With a focus on facilities issues, expanding dining options and improved representation for minority students, 21 students announced their candidacy for Georgetown University Student Association senate Wednesday ahead of next week’s election.
Fifteen candidates are running for seven positions in the Class of 2023 senate, one student is running unopposed for a vacant Class of 2020 position and five candidates are running for four at-large spots, according to a series of GUSA elections tweets announcing the initial round of candidates early Wednesday morning. Matthew Buckwald (COL ’20), former senator and transition finance and appropriations chair, resigned from the senate Aug. 30, creating a vacancy in the Class of 2020’s representation.
Charlie Wang (SFS ’22), who is running for an at-large seat, is among the candidates who launched their campaign Wednesday by hanging posters throughout campus.
Wang is running to ensure that students can provide direct suggestions and proposals on how to solve campus issues, he wrote in an email to The Hoya.
“I want to run for senate because I want to make sure students with all political perspectives, nationalities, backgrounds, and physiques can have their voices and concerns heard during the decision-making process of the school,” Want wrote.
The formal election campaigning period started Wednesday morning with the release of
the initial list of candidates. The official election is set for next Wednesday, Sept. 25, with a candidate town hall scheduled for Sept. 23 ahead of the election. A large gender imbalance characterized the fall 2018 senate elections results. Male students won all seven seats for the Class of 2022 and one female student, Hayley Grande (COL ’21), won an at-large seat.
Kwan Hopkins (COL ’23) also launched his campaign Wednesday for a freshman senate seat. Hopkins released a document outlining his platform, including plans to offer free feminine hygiene products in all-gender bathrooms, alongside his campaign announcement.
“My number one priority is guaranteeing feminine hygiene products are offered in Georgetown’s all-gendered bathrooms for free,” Hopkins wrote. “Secondly, we need more 24-hour dining options on campus. When we as a community identify problems on campus, we’re going to need bold leadership to enact real change. I believe I’m the candidate to do that.”
Prospective senators who are not officially registered to run still have until 11:59 p.m. on Sept. 20 to collect 100 undergraduate student signatures and petition to run for a seat, according to GUSA Election Commission Chair Justin Rich (SFS ’22).
Chris Ziac (COL ’22) also announced his campaign for the at-large seat Wednesday, hanging up flyers and posters in residential halls and public campus spaces.
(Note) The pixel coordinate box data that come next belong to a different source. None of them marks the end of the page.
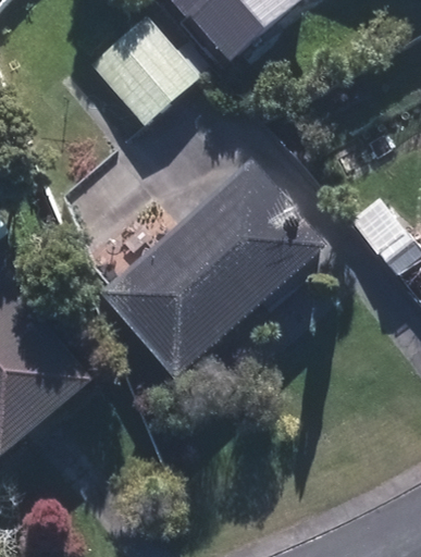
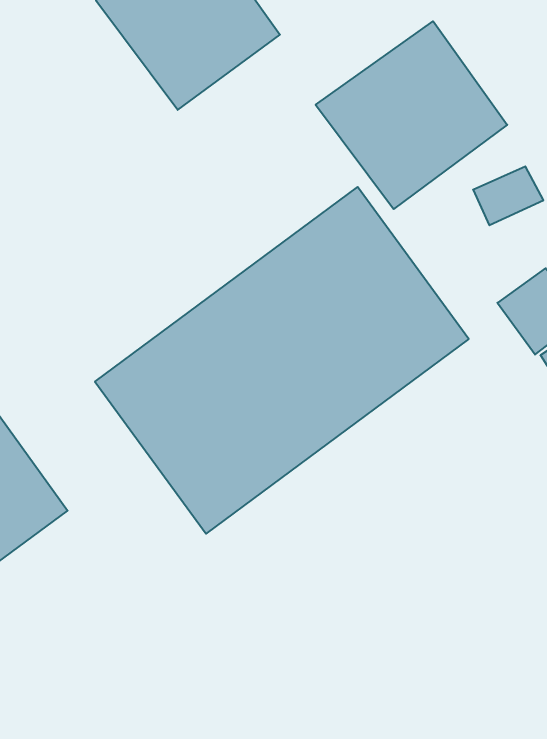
building: none -> [316,21,507,209]

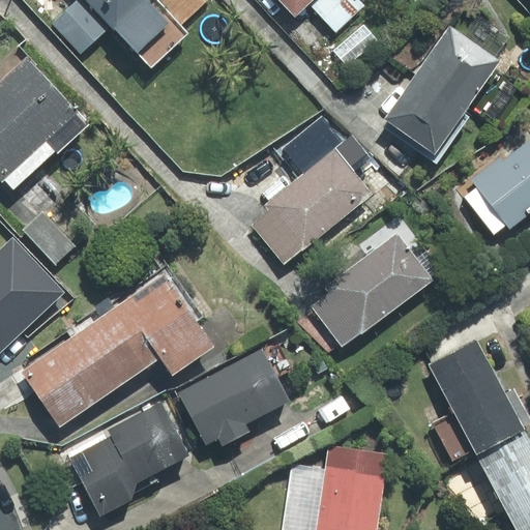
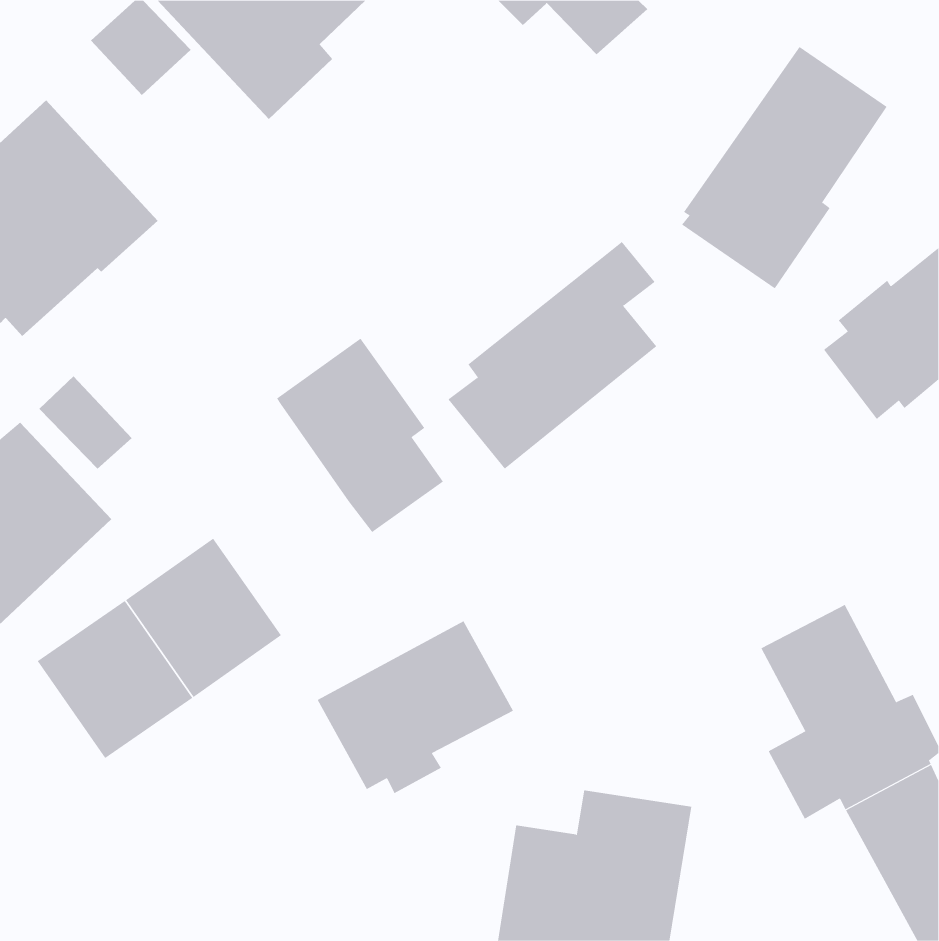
building: [310,214,439,347] -> none
building: [118,265,212,375] -> [276,338,444,533]
building: [67,402,188,517] -> none

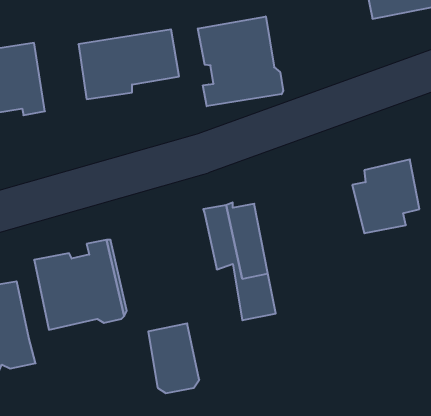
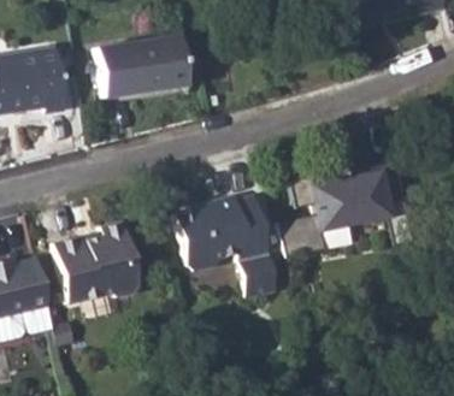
building: [198,16,283,106] -> none
building: none -> [283,166,355,254]
building: [148,323,199,393] -> [177,200,223,262]

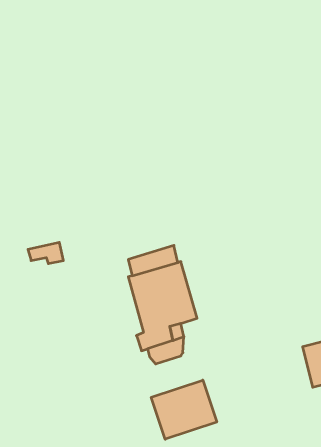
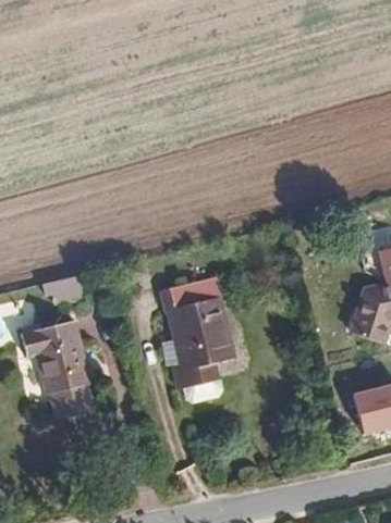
building: none -> [38,334,106,407]
building: [151,380,217,439] -> none

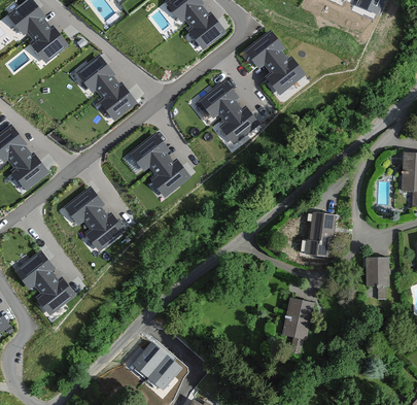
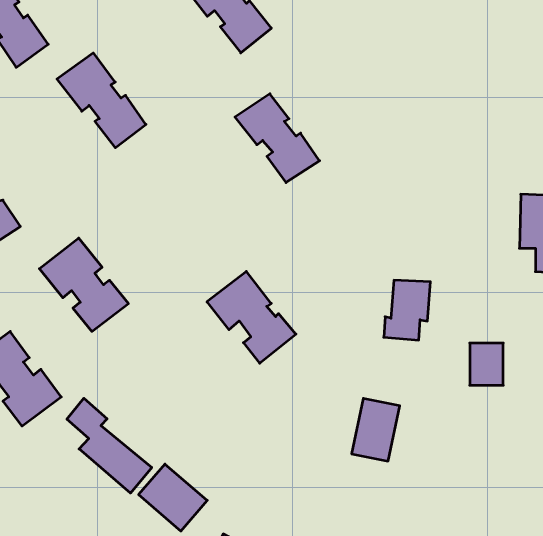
building: [242,31,301,94] -> none
building: [127,130,189,195] -> [207,271,296,363]
building: none -> [67,398,152,493]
Ziac is focusing on improving facilities, socioeconomic advocacy and sustainability in his platform, his posters said.
“I want to know what issues students care most about so I know how I can make their lives better on campus,” Ziac wrote in an email to The Hoya. “Whether as a candidate or a Senator, I want the student body to know that my first priority will always be serving as an accessible advocate for their well-being.”
Lucy Sonsalla (SFS ’23) launched her campaign Wednesday for one of the seven seats open to the Class of 2023. Sonsalla is running a campaign based around residential life issues, she wrote in an email to The Hoya.
“I am running for senate in order to improve the quality of Georgetown’s residential life. Many of the problems at Georgetown were immediately obvious to me within days of arriving,” Sonsalla wrote. “I believe that by educating the student body on taking care of themselves and our facilities, we can improve health, lower stress, and boost morale across campus at minimal expenses.”
The freshman candidates currently running include Brandon Yusuf (MSB ’23), Leo Rassieur (COL ’23), Eric Bazail Eimil (SFS ’23), Zach Volpe (SFS ’23), Kelvin Doe (COL ’23), Eddie Galvan (MSB ’23), Eric Lipka (COL ’23), Tyler Bates (SFS ’23), Zumanah Mahmud (MSB ’23), Cyrus Morrell (COL ’23), Trey Di Bona (SFS ’23), Andy Serrano (COL ’23), Jair Pearsall (COL ’23), Sonsalla and Hopkins.
Juliana Arias (SFS ’20) is running unopposed for the Class of 2020 position.
Henry Dai (SFS ’22), Hal Rogers (COL ’22), Alexandra Mucher (COL ’22) and Ziac are all seeking at-large senate seats.